### Exercise aim
Copy the lines between the one holding "[77, 87, 87, 100]" and the one holding "[221, 60, 227, 67]", inclusive, word for word, but leave the picture lines out.
** Start of Input **
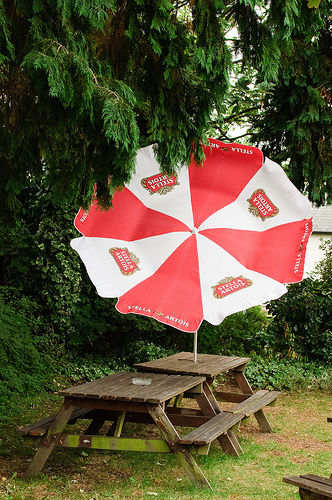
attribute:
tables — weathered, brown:
[19, 350, 283, 490]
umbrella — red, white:
[69, 136, 314, 363]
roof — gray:
[187, 2, 331, 234]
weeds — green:
[2, 361, 331, 429]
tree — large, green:
[0, 0, 330, 240]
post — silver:
[193, 332, 200, 361]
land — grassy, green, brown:
[0, 365, 330, 499]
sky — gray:
[145, 0, 281, 38]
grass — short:
[2, 388, 329, 500]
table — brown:
[134, 338, 283, 433]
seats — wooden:
[180, 385, 285, 456]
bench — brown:
[280, 471, 331, 500]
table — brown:
[19, 375, 243, 476]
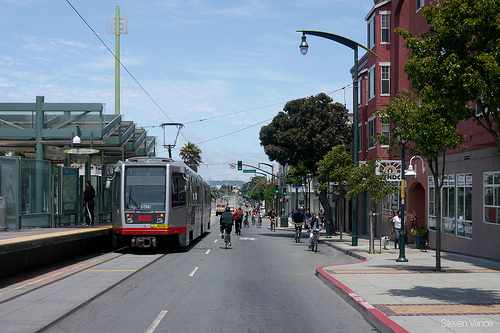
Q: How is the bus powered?
A: Electricity.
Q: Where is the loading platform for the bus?
A: On the left.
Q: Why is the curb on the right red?
A: No parking zone.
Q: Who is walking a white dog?
A: Person in white shirt.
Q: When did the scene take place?
A: Daytime.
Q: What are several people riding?
A: Bicycles.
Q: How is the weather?
A: Clear.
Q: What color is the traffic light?
A: Green.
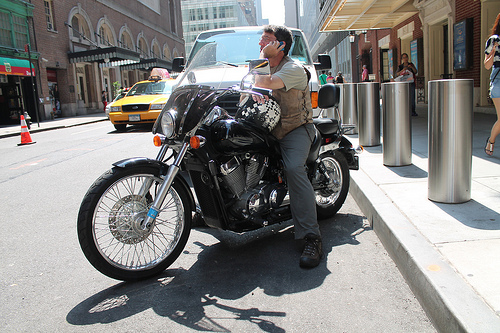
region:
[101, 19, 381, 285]
man riding a motorcycle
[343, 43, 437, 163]
people walking at the sidwalk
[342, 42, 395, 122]
people walking at the sidwalk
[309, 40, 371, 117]
people walking at the sidwalk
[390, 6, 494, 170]
people walking at the sidwalk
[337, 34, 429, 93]
people walking at the sidwalk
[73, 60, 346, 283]
A motor bike in the photo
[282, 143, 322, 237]
A gray trouser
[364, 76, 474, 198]
barriers on the side walk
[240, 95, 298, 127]
A helmet in the photo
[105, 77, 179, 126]
A cab in the background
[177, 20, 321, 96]
A white vehicle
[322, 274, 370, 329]
A road with tarmac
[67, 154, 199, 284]
A motor bike wheel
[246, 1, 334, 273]
A person sitting on a bike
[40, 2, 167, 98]
A building in the city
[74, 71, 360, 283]
a black and chrome motorcycle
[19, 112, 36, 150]
orange and white cone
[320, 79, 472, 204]
five rounded sliver rods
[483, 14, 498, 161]
a woman with blonde hair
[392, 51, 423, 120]
a woman standing on side walk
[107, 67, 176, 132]
a yellow taxi cab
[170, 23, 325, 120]
a small white truck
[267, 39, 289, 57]
a man talking on cell phone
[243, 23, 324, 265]
a man sitting on a motorcycle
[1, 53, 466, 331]
a wide gray street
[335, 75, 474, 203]
metal canisters in a row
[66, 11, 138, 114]
awning over front of doorway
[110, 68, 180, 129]
front of yellow cab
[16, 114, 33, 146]
white and orange pylon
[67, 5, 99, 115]
arch design over doorway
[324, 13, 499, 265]
people walking on sidewalk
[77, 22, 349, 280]
man sitting on motorbike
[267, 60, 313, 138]
vest over short sleeve shirt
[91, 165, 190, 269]
spokes of bike tire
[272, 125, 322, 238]
gray pants on leg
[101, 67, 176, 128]
Most cities have yellow cabs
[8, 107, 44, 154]
orange traffic cone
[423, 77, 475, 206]
traffic barrier to protect sidewalk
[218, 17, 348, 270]
man on a motorcycle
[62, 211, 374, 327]
shadow of motorcycle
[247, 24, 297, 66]
man's head without helmet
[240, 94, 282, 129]
helmet to be worn when riding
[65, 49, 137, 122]
awning over building entrance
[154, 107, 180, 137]
headlight on motorcycle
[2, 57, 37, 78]
red and green awning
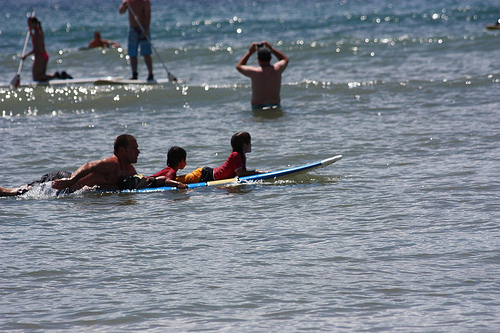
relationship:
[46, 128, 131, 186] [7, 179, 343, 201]
man on surfboard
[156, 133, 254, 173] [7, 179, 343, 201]
children on surfboard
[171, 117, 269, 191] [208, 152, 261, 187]
child has shirt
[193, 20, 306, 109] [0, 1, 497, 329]
man standing on water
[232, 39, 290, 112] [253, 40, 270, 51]
man holds camera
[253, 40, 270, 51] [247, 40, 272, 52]
camera on hands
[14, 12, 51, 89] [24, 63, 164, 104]
woman on paddle board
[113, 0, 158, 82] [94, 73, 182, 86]
man on board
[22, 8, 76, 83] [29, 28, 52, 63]
woman dress bikini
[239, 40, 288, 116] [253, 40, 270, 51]
man has camera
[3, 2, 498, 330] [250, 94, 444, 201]
open day in sea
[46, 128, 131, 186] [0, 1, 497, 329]
man in water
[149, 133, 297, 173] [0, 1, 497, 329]
children in water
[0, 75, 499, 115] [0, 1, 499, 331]
wave in ocean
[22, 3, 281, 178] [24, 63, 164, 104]
people on paddle board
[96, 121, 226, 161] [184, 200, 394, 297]
people swimming in water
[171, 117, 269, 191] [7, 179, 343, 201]
child on surfboard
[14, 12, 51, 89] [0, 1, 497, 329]
woman paddling water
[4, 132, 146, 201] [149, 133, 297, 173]
man pushing children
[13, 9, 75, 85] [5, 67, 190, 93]
person kneeling on paddleboard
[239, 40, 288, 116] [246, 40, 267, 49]
man with camera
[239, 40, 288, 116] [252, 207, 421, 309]
man in water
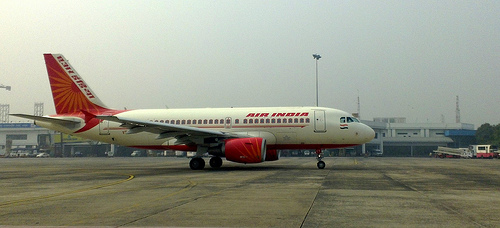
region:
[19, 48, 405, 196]
the plane is white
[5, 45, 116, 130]
the tail of the plane is red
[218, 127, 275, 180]
the engine is red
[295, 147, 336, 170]
the wheel is black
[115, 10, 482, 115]
the sky is overcast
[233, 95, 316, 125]
the letters are red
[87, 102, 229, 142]
short building in the background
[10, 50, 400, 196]
the plane is still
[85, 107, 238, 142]
the wing is grey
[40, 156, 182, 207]
lines on the ground are yellow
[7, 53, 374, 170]
red and white airplane is parked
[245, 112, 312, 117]
red writing on airplane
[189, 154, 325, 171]
black wheels under airplane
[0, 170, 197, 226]
yellow lines behind airplane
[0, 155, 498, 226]
cement lot under airplane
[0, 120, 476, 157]
airport behind airplane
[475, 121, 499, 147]
trees next to airport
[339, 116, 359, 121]
windshield windows on airplane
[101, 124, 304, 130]
long red line on airplane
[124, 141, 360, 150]
underside of airplane is red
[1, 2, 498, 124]
cloud cover in sky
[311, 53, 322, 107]
light on tall pole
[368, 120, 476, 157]
side of airport terminal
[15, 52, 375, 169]
side of parked airplane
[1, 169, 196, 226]
yellow lines on tarmac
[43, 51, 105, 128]
disign on plane tail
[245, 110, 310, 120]
two red words on plane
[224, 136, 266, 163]
side of red jet engine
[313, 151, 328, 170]
wheel of landing gear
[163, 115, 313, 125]
windows on side of plane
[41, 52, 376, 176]
A plane on the runway.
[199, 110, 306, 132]
The plane has windows.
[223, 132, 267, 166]
A red engine on the plane.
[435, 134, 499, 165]
Vehicles parked at the terminal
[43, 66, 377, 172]
The plane is red and white.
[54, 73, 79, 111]
A yellow sun on the tail of plane.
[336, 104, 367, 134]
The cockpit of the plane.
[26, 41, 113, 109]
The red tail of the plane.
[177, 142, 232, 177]
Tires on the plane.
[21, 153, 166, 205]
Yellow line on the pavement.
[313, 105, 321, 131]
part of a door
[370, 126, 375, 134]
tip of a plane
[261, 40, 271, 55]
part of the cloud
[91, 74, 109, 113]
back of a plane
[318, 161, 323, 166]
part of a wheel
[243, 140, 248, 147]
part of a wing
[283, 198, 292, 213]
part of a run way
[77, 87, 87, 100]
back of a plane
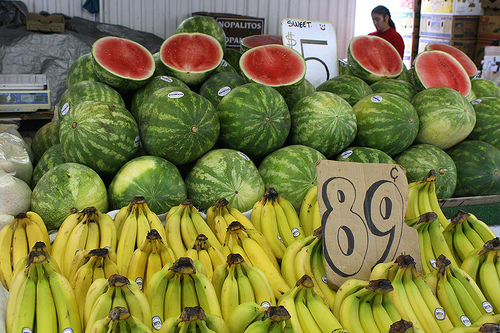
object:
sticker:
[218, 86, 232, 97]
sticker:
[61, 327, 74, 332]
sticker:
[135, 276, 143, 289]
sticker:
[151, 316, 162, 330]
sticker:
[260, 301, 270, 308]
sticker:
[291, 227, 301, 237]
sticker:
[482, 300, 494, 313]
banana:
[0, 170, 499, 333]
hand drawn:
[320, 175, 369, 277]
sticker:
[21, 327, 32, 333]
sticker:
[277, 235, 284, 242]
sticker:
[321, 276, 328, 284]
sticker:
[434, 307, 446, 320]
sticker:
[460, 315, 472, 327]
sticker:
[429, 258, 438, 268]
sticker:
[472, 99, 481, 105]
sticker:
[370, 95, 383, 103]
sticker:
[340, 149, 353, 159]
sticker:
[238, 151, 250, 161]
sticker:
[221, 60, 227, 67]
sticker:
[160, 76, 173, 83]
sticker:
[134, 135, 140, 147]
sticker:
[61, 103, 70, 115]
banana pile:
[1, 164, 498, 331]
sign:
[314, 159, 426, 292]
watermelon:
[28, 15, 500, 231]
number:
[321, 175, 368, 276]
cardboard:
[316, 160, 424, 291]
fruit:
[237, 37, 310, 89]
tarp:
[18, 21, 106, 109]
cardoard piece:
[315, 159, 423, 292]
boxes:
[391, 0, 498, 85]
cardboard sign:
[315, 159, 425, 288]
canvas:
[6, 27, 79, 80]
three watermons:
[91, 32, 307, 95]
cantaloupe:
[0, 172, 32, 216]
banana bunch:
[2, 242, 86, 332]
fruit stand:
[5, 25, 497, 328]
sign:
[280, 18, 339, 89]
** End of Input **
### In response
[77, 87, 87, 100]
back of a plane
object:
sticker:
[218, 86, 232, 97]
sticker:
[61, 327, 74, 332]
sticker:
[135, 276, 143, 289]
sticker:
[151, 316, 162, 330]
sticker:
[260, 301, 270, 308]
sticker:
[291, 227, 301, 237]
sticker:
[482, 300, 494, 313]
banana:
[0, 170, 499, 333]
hand drawn:
[320, 175, 369, 277]
sticker:
[21, 327, 32, 333]
sticker:
[277, 235, 284, 242]
sticker:
[321, 276, 328, 284]
sticker:
[434, 307, 446, 320]
sticker:
[460, 315, 472, 327]
sticker:
[429, 258, 438, 268]
sticker:
[472, 99, 481, 105]
sticker:
[370, 95, 383, 103]
sticker:
[340, 149, 353, 159]
sticker:
[238, 151, 250, 161]
sticker:
[221, 60, 227, 67]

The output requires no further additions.